Andere Städte haben Stadtplaner, Bürgermeister und Architekten,
die ihre Stadt planen, ihre Bürger meistern und ihre Schätze entdecken und Potenziale checken.
Bei Dir ist das anders, deine Gestalter
sind theologische Nachlassverwalter.
Amsterdam ist das Mekka bezahlter Avancen,
New York das Versprechen unendlicher Chancen,
Stockholm das Sinnbild ethischer Tugend,
Rio die Hoffnung auf ewige Jugend –
und Du? Der feuchte Traum eines Kirchengeschichtlers!
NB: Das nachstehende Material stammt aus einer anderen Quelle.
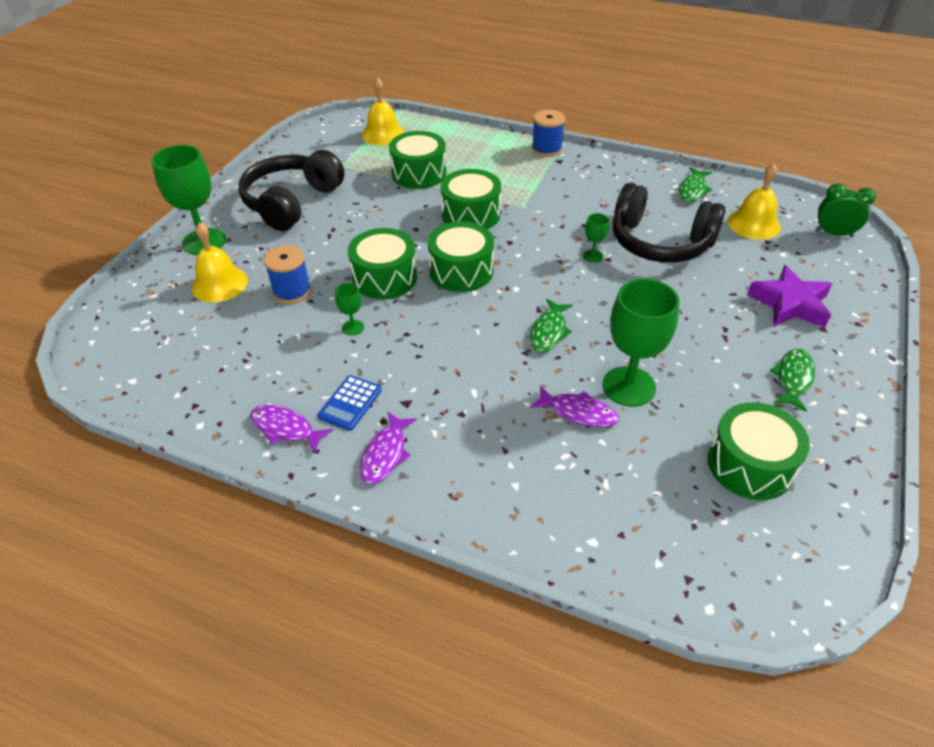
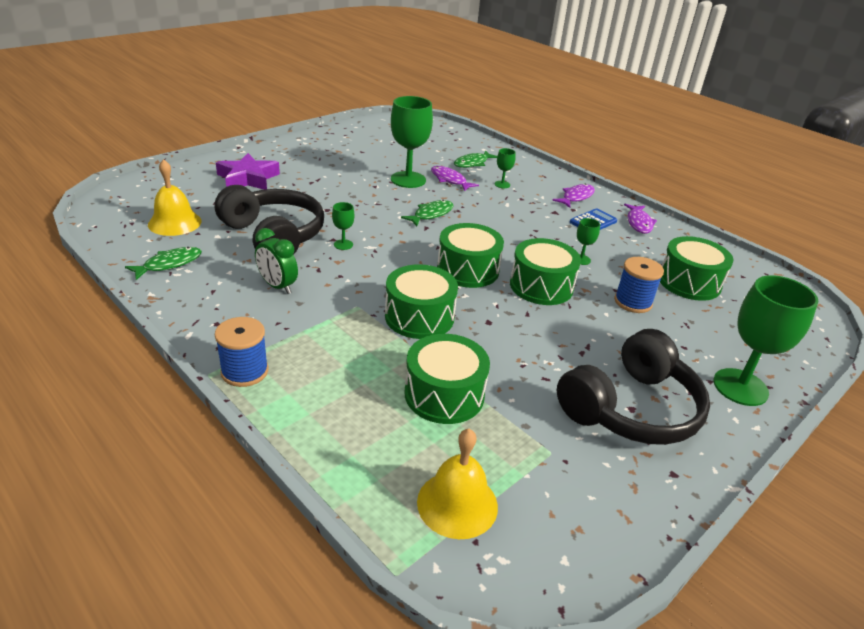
camera: 160 degrees left, 10 degrees down
yellow bell [191,222,248,302] -> none
purple fish [250,405,333,452] -> purple fish turned 45 degrees clockwise [624,204,657,234]
green drum [708,402,810,500] -> green drum moved to [660,236,733,301]
green fish [770,349,815,412] -> green fish moved to [454,150,497,168]
green clock [816,183,876,237] -> green clock moved to [255,228,298,294]
none -> green goblet [495,148,516,188]

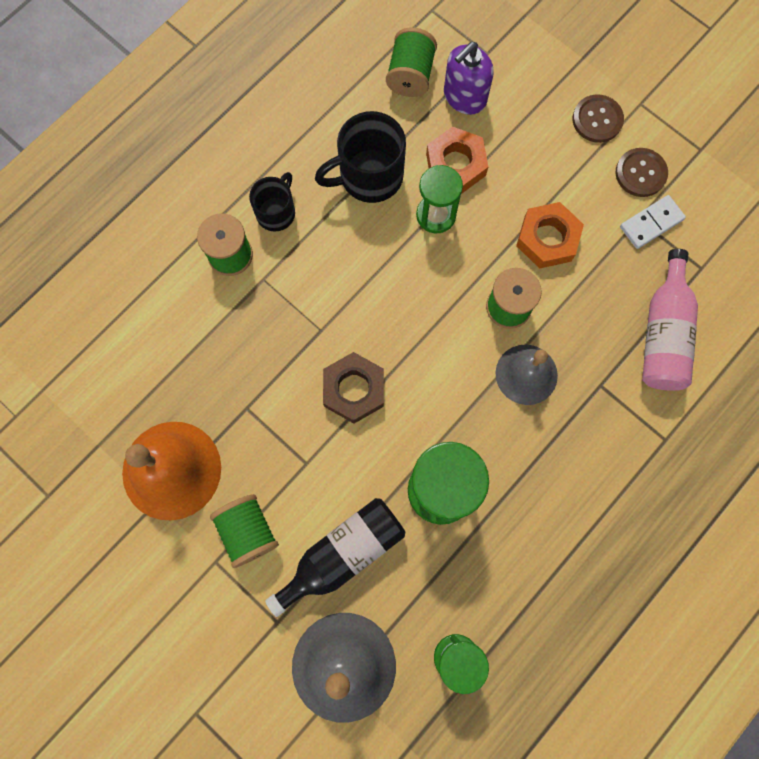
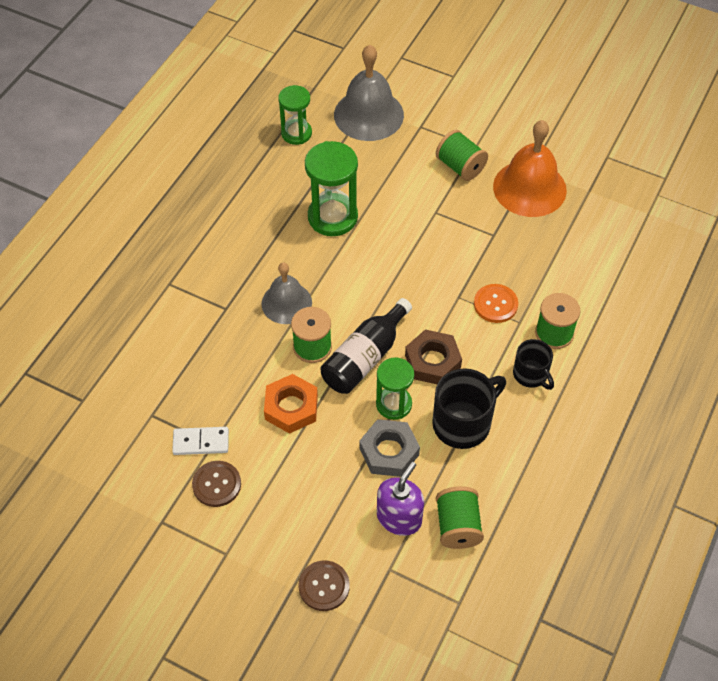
camera: 165 degrees right, 20 degrees down
black mug [249,172,295,232] -> black mug turned 45 degrees counterclockwise [513,339,554,390]
black bottle [265,498,405,617] -> black bottle moved to [321,298,412,394]
brown nut [323,352,384,423] -> brown nut moved to [405,329,462,384]
orange nut [426,126,488,194] -> grey nut [359,419,420,477]
brown button [573,94,624,143] -> brown button moved to [298,560,350,611]
white domino [620,195,686,249] -> white domino turned 45 degrees clockwise [172,427,229,455]
pink bottle [642,249,698,391] -> none
none -> orange button [474,284,518,323]

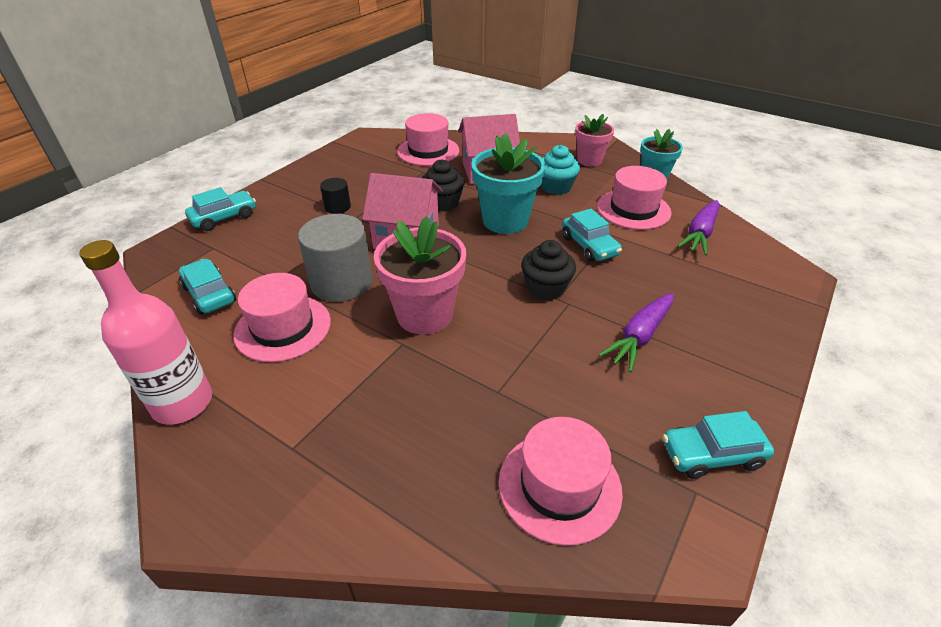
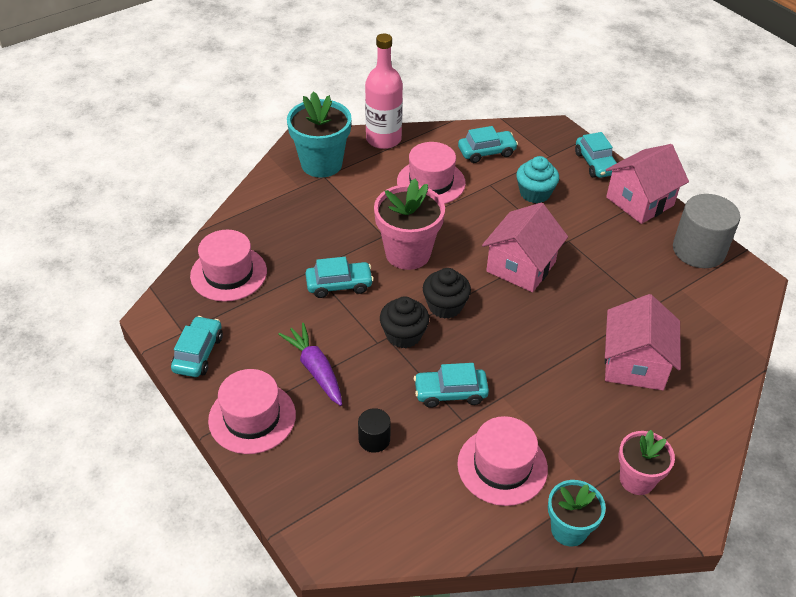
camera: 110 degrees right, 5 degrees up
grey cylinder [298,214,372,302] -> grey cylinder moved to [673,194,740,268]
black cylinder [320,178,351,214] -> black cylinder moved to [358,408,391,453]
pink hat [397,113,459,166] -> pink hat moved to [208,369,296,454]
black cupcake [421,159,465,211] -> black cupcake moved to [423,268,471,319]
turquoise flower pot [472,133,545,234] -> turquoise flower pot moved to [287,92,352,178]
turquoise cupcake [541,145,580,195] -> turquoise cupcake moved to [516,156,559,203]
purple carrot [677,200,720,255] -> none
none -> turquoise car [305,257,374,298]
none -> pink house [606,144,689,224]

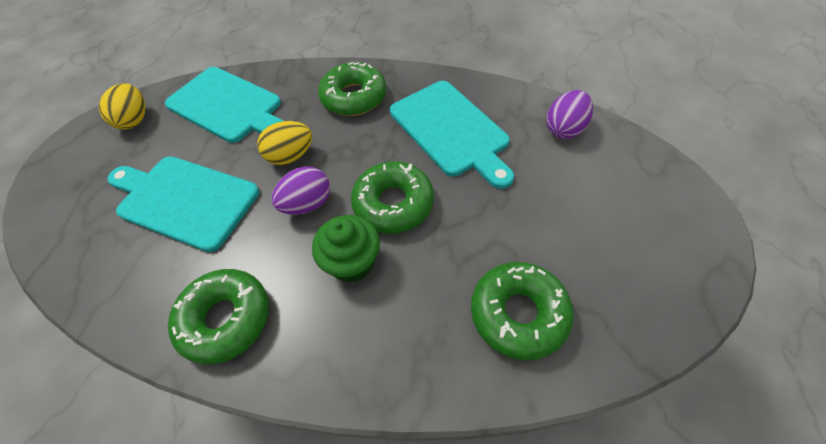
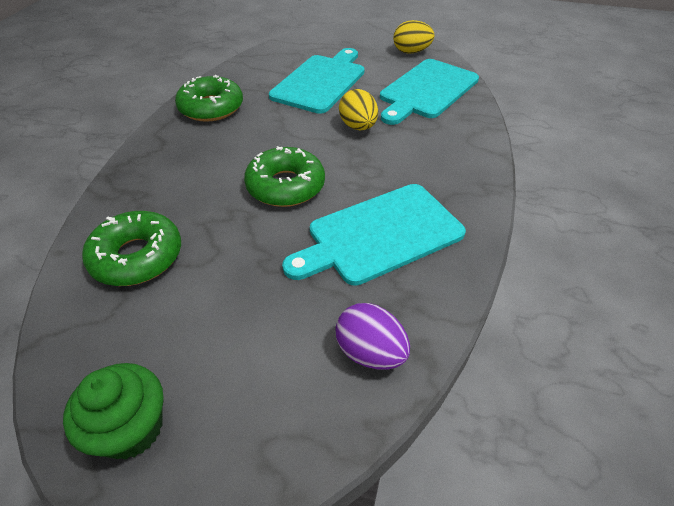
camera: 90 degrees right, 10 degrees down
purple egg [272,167,330,215] -> none
green cupcake [312,215,380,283] -> green cupcake moved to [63,363,163,459]
green donut [318,62,387,116] -> none

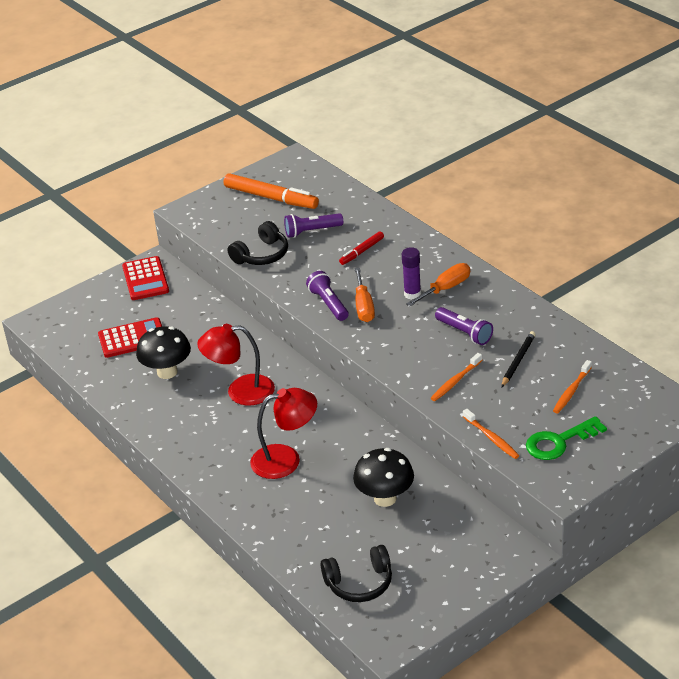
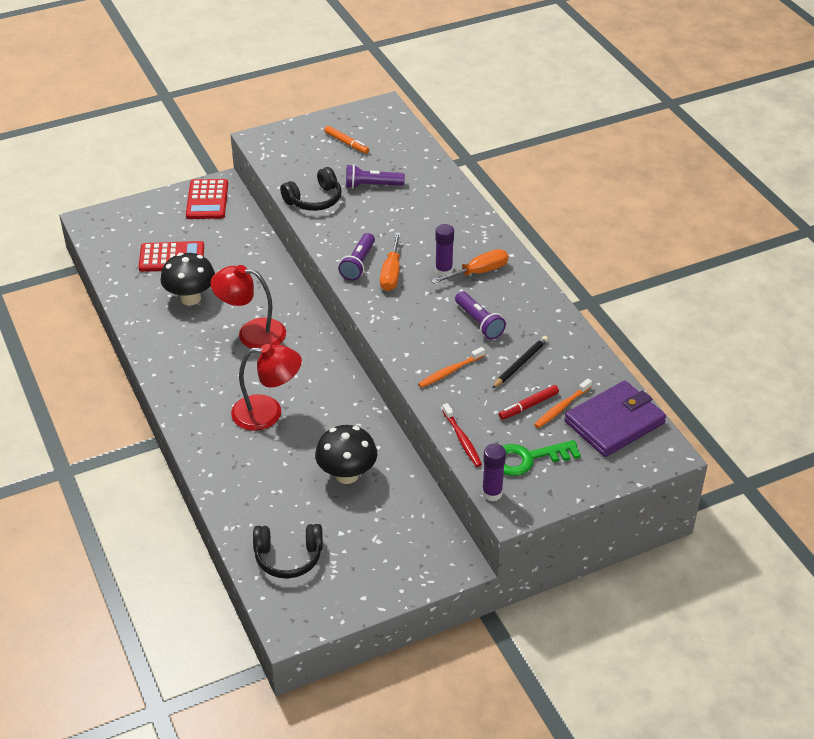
camera: 10 degrees right, 5 degrees up
orange marker [224,173,319,209] -> orange marker [324,126,369,154], size x0.54
purple flashlight [306,271,349,321] -> purple flashlight turned 150 degrees counterclockwise [338,233,375,281]
red marker [339,231,384,265] -> red marker moved to [499,385,559,420]
orange toothbrush [463,409,520,459] -> red toothbrush [442,403,482,467]
none -> purple glue stick [482,443,506,501]
none -> purple wallet [564,381,666,457]

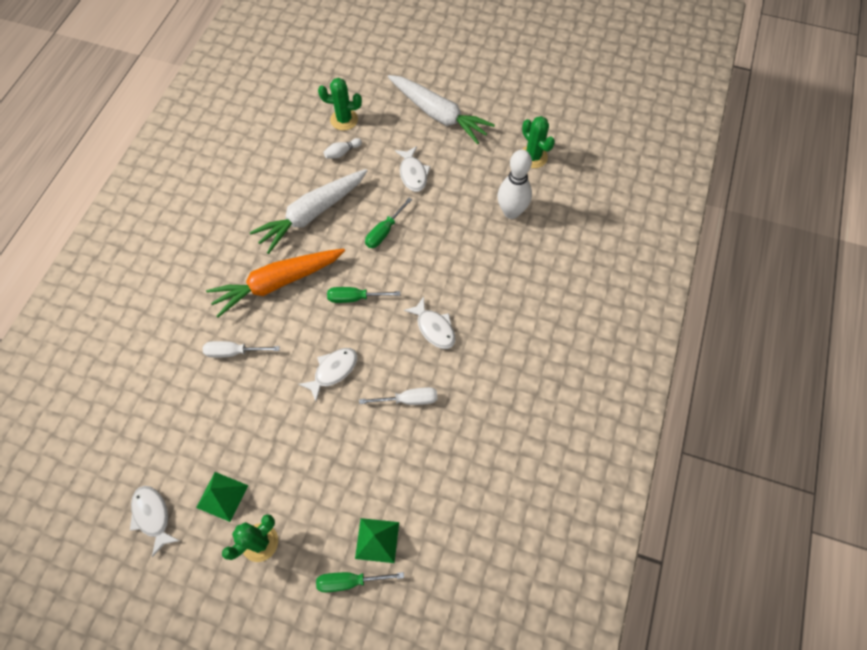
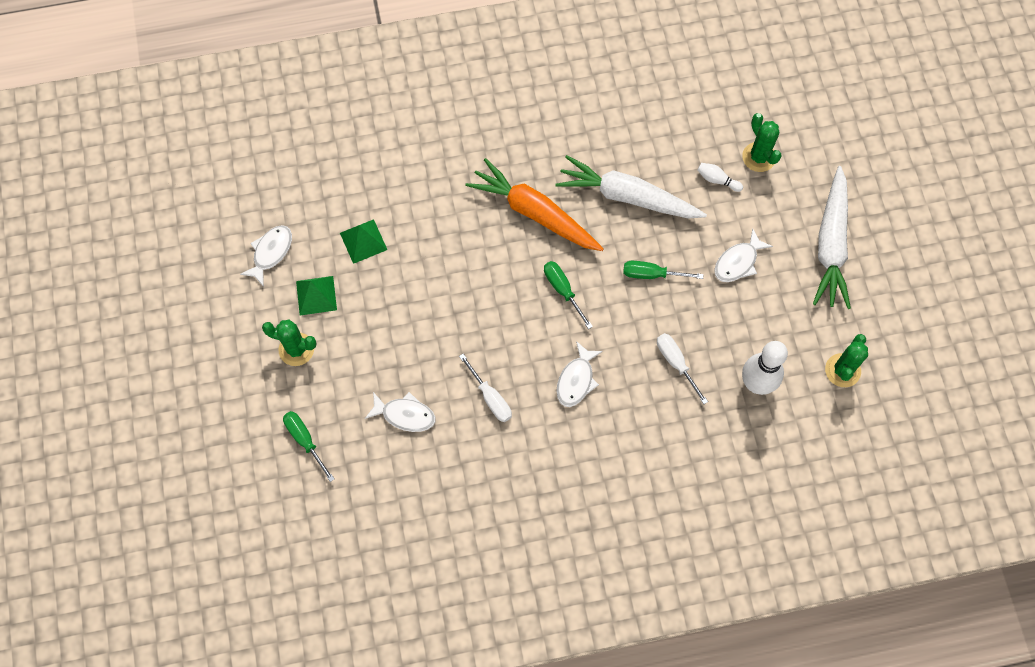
camera: 60 degrees right, 5 degrees up
white screwdriver [203,341,280,358] -> white screwdriver moved to [657,333,708,404]
white fish [299,348,357,402] -> white fish moved to [365,392,436,432]
green pyramid [355,518,399,563] -> green pyramid moved to [340,219,387,264]

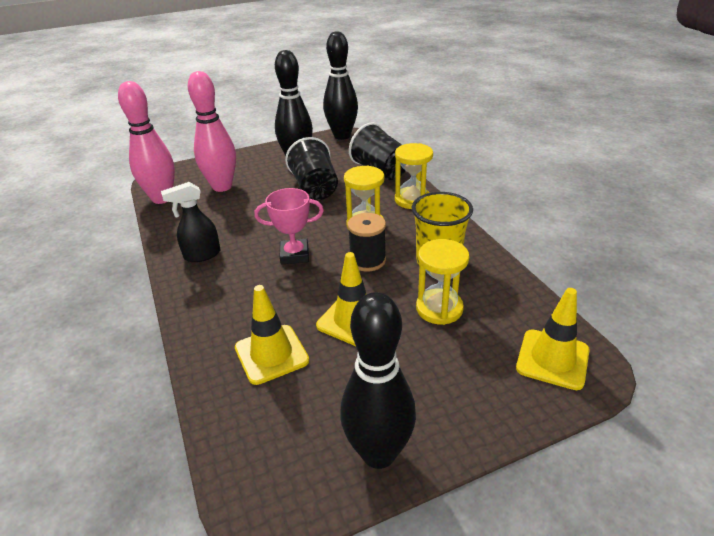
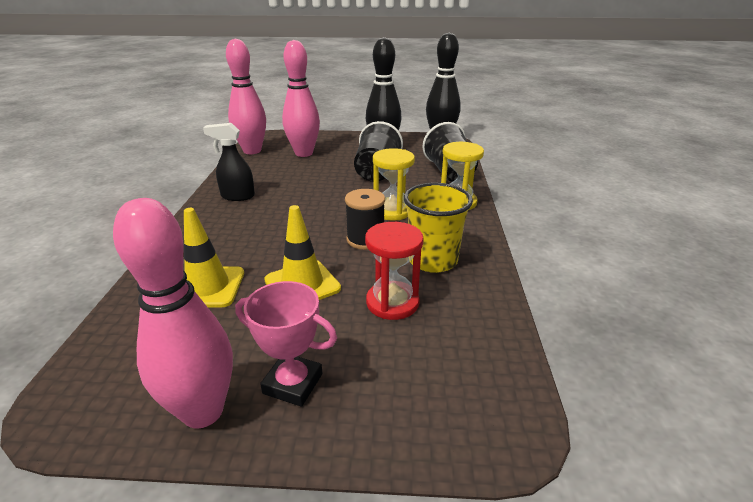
camera: 25 degrees right, 5 degrees down
pink trophy [254,188,324,264] -> pink trophy moved to [235,281,337,407]
black bowling pin [340,292,416,469] -> pink bowling pin [113,198,233,429]
yellow hourglass [416,239,469,325] -> red hourglass [365,222,424,320]
yellow traffic cone [516,288,590,390] -> none

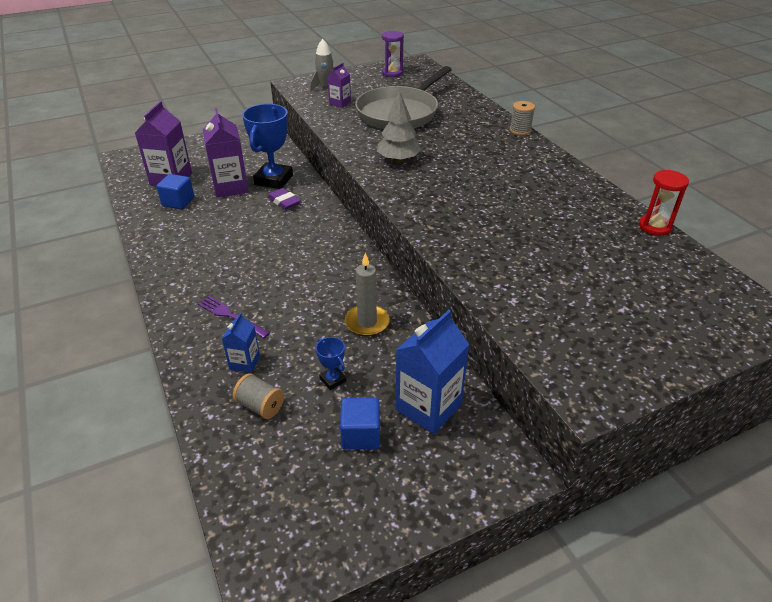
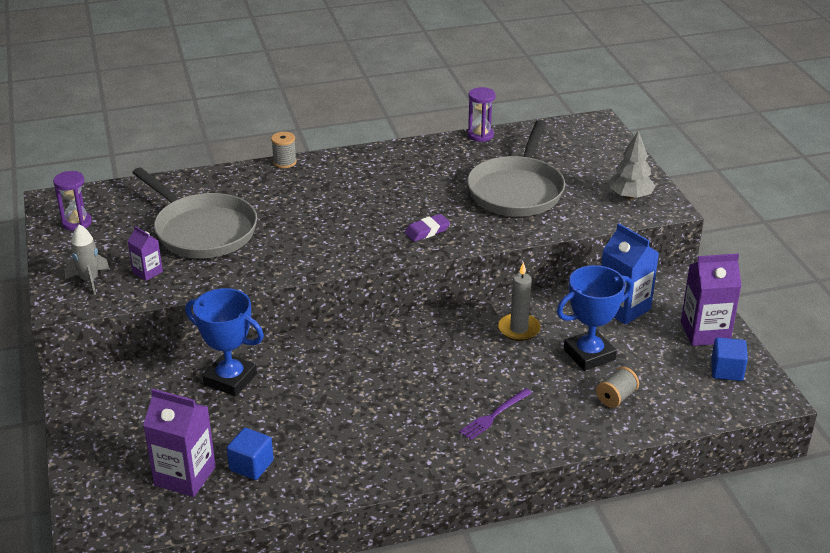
camera: 80 degrees left, 5 degrees down
purple carton [203,108,249,198] -> purple carton moved to [681,254,742,346]
blue carton [222,313,260,373] -> none
purple eraser [268,188,301,210] -> purple eraser moved to [405,214,450,242]
blue trophy [316,337,346,390] -> blue trophy [557,265,633,371], size x2.20
blue cube [340,397,380,450] -> blue cube moved to [711,337,748,381]
grey tree [377,91,421,163] -> grey tree moved to [609,130,656,200]
red hourglass [639,170,689,236] -> purple hourglass [467,87,496,142]
none -> grey pan [467,120,565,217]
So rufe ich mit der Christenheit:
Alle: Wittenberg, es tut mir leid!

Mekka zieht Pilgermassen an,
Köln hat mehr Fans, als das Stadion fassen kann,
Mallorca hat Früh-, Mittel- und Last-Minute-Bucher,
nach Asien ziehen in FlipFlops die ernsthaften Sinnsucher,
nach Las Vegas die Jäger und Sammler und Spieler,
nach Venedig die Liebenden, Träumer und Fühler.
Und Du? Zu dir kommen auf Studienreisen
ergraute Menschen aus Kirchenkreisen! 

So rufe ich mit der Christenheit:
Alle: Wittenberg, es tut mir leid!

Dann kommt ihr gelaufen,
ich soll euer Kind taufen
und weil wir in Wittenberg sind,
heißt das Kind
natürlich nicht anders als Martin Luther!
Oder Lukas Cranach der Allerjüngste.
Oder Kevin Bugenhagen.
Oder, ihr wisst schon, Melanchthon.
Und ich so: Momentchen, das ist ja ein Mädchen, die Arme,
und ihr so: Genau, ihr Name
sei „Martin Luther seine Frau“!

So rufe ich mit der Christenheit:
Alle: Wittenberg, es tut mir leid!

Und sagst Du: Ich bin so irritiert, konsterniert, inspiriert,
ich will mal ganz konzentriert, introvertiert,
einfach so in die Kirche gehn –
sag ich: Is‘ schlecht, echt, Pech,
die werden grad alle renoviert, restauriert,
von Bautrupps besetzt und in Stand gesetzt
für Zweitausendsiebzehn.

Dann werden sie kommen,
die zigtausend Frommen,
und euch wird der Platz und der Alltag genommen,
sie machen aus eurer Mutterstadt
die mottenkugelnde Lutherstadt.
Sie werden im gemäßigten Takt durch die Stadt rushen
und Lutherbrot naschen,
nach Andenken haschen,
die sie in ihren Jutetaschen verstauen,
die Flaschen
mit Lutherbier, Luthersaft,
Lutherstulle, Lutherfass, Luthermesser, Halbfettluther,
alles Luthersöhnchen von vor Lutherliebe strotzendern Luthertieren,
aus 2017 cm geöffnetem Luthermund
das alte Lied: „Ein feste Burg ist unser Gott!“
Unser Gott. Mein Gott. Dein Gott. Und. Mar-Gott.

Und so rufe ich mit der Christenheit:
Alle: Wittenberg, es tut mir leid!


1 Kommentar:

  1. Es gibt sie - die Momente, nach denen ich froh bin, neidisch sein zu können. Da vibriert das Herz zwischen den Mächten des Selbst-Haben-Wollen und Nein!-So-kannsts-nur-du!. Da wird die Fröhlichkeit geweckt. Vielen Dank für Neid und Trank.